BEGIN Passage to read

How low can you go? Tiny computer-on-modules (COMs) for Internet of Things (IoT) applications are popping up everywhere, with recent, Linux-ready entries including Intel’s Atom or Quark-based Edison, Ingenic’s MIPS/Xburst-based Newton, Acme Systems’s ARM9/SAM9G25 based Arrietta G25, and SolidRun’s quad-core i.MX6-based MicroSOM. Now, an unnamed Chinese startup has raised over six times its $6,000 Indiegogo funding goal for what could be the smallest, cheapest Linux COM yet.



VoCore
(click image to enlarge)

At 25 x 25mm, or just under a square inch, the VoCore module beats out even the 39 x 22mm Newton. It sells for $20, or $40 to $45 with a dock that extends the Ethernet and USB interfaces. The VoCore is expected to ship in October with full schematics and source code.

END Passage to read

**Work item**:
Rewrite everything from "How low can" down to "image to enlarge)" in the VoCore article, changing "startup" to "company". The lines that come next are not needed to work with the VoCore article.

BEGIN Data to examine

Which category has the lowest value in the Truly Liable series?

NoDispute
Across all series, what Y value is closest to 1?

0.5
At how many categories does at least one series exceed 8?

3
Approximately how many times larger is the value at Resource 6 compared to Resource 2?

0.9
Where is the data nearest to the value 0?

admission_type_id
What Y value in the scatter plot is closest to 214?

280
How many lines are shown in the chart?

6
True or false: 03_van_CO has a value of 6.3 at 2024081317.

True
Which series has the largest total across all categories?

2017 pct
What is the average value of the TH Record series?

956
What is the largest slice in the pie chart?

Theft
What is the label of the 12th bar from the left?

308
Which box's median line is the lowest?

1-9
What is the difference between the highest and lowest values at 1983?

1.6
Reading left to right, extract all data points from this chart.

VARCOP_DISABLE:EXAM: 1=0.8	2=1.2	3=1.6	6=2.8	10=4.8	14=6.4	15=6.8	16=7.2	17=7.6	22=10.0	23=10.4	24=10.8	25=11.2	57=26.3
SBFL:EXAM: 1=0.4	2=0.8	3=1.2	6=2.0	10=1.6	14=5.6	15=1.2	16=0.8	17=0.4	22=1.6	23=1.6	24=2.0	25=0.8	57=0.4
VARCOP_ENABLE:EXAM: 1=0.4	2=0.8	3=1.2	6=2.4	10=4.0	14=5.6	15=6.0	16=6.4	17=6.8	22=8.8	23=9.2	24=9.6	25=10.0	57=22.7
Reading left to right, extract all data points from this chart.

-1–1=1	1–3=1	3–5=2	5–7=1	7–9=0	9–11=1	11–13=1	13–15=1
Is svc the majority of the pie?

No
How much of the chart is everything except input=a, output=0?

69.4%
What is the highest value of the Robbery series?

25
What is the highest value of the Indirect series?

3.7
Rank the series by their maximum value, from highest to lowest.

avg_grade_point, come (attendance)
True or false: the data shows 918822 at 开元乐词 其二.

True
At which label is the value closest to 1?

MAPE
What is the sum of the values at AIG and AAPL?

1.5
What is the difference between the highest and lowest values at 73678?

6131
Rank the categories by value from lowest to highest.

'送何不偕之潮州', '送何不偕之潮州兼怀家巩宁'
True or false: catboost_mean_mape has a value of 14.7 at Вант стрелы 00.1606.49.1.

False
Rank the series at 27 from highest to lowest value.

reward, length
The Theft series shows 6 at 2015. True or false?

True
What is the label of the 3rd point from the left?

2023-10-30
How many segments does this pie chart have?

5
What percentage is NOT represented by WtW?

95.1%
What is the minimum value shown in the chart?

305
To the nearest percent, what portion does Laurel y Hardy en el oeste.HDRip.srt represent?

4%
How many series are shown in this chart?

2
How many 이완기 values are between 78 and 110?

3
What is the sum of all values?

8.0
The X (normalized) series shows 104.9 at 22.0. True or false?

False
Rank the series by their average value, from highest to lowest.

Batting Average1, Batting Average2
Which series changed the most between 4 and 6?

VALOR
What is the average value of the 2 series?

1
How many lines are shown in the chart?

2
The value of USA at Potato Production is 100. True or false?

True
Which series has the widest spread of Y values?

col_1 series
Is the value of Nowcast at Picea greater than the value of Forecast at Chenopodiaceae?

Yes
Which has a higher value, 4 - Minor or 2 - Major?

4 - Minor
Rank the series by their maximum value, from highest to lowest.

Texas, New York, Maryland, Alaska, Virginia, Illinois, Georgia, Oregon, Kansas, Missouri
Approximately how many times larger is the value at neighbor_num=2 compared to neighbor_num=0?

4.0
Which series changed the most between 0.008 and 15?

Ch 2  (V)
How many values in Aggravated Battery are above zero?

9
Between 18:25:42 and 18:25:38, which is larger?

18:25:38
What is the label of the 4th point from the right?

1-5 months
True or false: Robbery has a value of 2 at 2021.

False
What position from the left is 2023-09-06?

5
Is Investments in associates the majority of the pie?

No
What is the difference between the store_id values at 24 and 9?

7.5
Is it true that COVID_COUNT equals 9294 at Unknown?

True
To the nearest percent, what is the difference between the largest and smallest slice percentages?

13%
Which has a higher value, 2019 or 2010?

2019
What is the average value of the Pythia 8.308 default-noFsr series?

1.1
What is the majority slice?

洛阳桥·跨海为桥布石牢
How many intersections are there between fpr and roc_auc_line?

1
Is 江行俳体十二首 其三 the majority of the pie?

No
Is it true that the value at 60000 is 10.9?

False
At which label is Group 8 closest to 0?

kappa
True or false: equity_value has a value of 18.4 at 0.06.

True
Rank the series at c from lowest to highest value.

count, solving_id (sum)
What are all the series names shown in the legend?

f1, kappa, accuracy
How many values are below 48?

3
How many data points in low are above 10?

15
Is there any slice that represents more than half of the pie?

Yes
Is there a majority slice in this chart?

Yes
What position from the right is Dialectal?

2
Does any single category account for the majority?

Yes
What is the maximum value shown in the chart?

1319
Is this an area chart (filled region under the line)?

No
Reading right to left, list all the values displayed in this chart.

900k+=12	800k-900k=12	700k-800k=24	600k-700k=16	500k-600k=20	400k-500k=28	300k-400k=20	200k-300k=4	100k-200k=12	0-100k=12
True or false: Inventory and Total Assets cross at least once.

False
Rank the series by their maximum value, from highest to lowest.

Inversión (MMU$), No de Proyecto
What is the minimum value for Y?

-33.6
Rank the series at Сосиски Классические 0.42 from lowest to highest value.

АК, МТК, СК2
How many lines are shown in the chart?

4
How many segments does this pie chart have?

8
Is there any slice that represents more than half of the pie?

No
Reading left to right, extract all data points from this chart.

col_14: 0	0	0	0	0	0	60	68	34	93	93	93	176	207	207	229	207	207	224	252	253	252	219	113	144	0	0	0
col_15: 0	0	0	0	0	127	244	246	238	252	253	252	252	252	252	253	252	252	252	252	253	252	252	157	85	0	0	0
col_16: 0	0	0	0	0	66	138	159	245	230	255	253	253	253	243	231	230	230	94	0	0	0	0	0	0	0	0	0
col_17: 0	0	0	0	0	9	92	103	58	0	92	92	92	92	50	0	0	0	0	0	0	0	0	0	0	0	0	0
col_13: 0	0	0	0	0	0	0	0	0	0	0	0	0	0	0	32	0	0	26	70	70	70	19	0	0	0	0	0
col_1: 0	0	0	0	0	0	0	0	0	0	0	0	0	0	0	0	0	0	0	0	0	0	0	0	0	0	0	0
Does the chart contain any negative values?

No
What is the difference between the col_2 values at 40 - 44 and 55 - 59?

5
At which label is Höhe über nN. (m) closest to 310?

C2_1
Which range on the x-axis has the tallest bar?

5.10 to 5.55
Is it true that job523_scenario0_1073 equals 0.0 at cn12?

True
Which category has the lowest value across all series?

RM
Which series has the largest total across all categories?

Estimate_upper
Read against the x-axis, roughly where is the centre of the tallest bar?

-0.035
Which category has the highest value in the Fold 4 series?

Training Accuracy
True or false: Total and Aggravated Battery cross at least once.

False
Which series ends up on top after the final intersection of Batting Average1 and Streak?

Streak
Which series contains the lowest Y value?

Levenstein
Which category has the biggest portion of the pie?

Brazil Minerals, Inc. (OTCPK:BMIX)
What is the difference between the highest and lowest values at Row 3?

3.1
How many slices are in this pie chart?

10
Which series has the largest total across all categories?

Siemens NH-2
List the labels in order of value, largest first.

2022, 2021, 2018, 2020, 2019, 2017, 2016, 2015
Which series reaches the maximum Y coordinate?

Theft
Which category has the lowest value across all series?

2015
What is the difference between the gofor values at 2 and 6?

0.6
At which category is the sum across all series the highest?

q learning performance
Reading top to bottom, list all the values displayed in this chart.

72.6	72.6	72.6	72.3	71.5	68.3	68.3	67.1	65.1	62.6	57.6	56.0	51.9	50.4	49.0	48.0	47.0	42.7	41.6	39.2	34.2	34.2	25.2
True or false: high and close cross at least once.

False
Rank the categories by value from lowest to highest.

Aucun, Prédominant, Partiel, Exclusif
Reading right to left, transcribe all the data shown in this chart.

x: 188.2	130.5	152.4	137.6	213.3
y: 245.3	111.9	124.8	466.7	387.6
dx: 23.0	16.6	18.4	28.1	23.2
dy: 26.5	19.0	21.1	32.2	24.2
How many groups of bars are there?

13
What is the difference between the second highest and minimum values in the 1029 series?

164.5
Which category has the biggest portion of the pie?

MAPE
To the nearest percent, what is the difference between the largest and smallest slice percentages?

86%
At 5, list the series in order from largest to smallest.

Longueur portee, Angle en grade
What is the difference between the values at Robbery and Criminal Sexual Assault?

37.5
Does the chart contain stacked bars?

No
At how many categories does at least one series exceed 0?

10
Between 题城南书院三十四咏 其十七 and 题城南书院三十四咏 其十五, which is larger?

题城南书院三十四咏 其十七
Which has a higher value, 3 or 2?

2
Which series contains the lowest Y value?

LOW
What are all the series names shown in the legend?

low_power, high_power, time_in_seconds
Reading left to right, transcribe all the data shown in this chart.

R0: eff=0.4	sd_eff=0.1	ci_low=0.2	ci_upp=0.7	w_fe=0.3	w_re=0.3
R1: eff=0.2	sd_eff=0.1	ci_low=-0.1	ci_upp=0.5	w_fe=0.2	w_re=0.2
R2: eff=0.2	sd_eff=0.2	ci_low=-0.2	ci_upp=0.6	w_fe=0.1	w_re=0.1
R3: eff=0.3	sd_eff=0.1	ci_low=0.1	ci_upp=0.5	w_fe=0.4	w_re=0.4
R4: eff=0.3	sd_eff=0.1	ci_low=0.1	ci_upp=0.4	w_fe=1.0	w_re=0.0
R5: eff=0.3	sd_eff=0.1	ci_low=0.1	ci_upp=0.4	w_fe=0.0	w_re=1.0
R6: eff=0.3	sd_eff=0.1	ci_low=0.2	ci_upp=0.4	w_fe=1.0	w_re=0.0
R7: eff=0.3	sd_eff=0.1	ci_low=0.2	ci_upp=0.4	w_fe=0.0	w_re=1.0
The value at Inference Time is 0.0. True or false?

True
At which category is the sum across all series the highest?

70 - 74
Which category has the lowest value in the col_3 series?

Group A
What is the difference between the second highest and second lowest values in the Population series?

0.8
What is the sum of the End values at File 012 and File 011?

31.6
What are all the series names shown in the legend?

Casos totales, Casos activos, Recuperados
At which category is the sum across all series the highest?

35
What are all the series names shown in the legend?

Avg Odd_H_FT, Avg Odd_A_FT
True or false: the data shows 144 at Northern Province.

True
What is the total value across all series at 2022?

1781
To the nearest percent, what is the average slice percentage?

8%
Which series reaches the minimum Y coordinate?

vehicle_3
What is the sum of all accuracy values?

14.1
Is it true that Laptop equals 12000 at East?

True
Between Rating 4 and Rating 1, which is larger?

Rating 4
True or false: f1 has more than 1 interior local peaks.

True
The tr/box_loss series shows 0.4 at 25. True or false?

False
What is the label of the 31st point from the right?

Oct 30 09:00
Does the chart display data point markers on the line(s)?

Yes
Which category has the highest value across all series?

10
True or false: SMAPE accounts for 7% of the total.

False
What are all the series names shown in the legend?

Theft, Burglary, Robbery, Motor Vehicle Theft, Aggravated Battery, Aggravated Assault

END Data to examine

**Exercise output**:
How low can you go? Tiny computer-on-modules (COMs) for Internet of Things (IoT) applications are popping up everywhere, with recent, Linux-ready entries including Intel’s Atom or Quark-based Edison, Ingenic’s MIPS/Xburst-based Newton, Acme Systems’s ARM9/SAM9G25 based Arrietta G25, and SolidRun’s quad-core i.MX6-based MicroSOM. Now, an unnamed Chinese company has raised over six times its $6,000 Indiegogo funding goal for what could be the smallest, cheapest Linux COM yet.



VoCore
(click image to enlarge)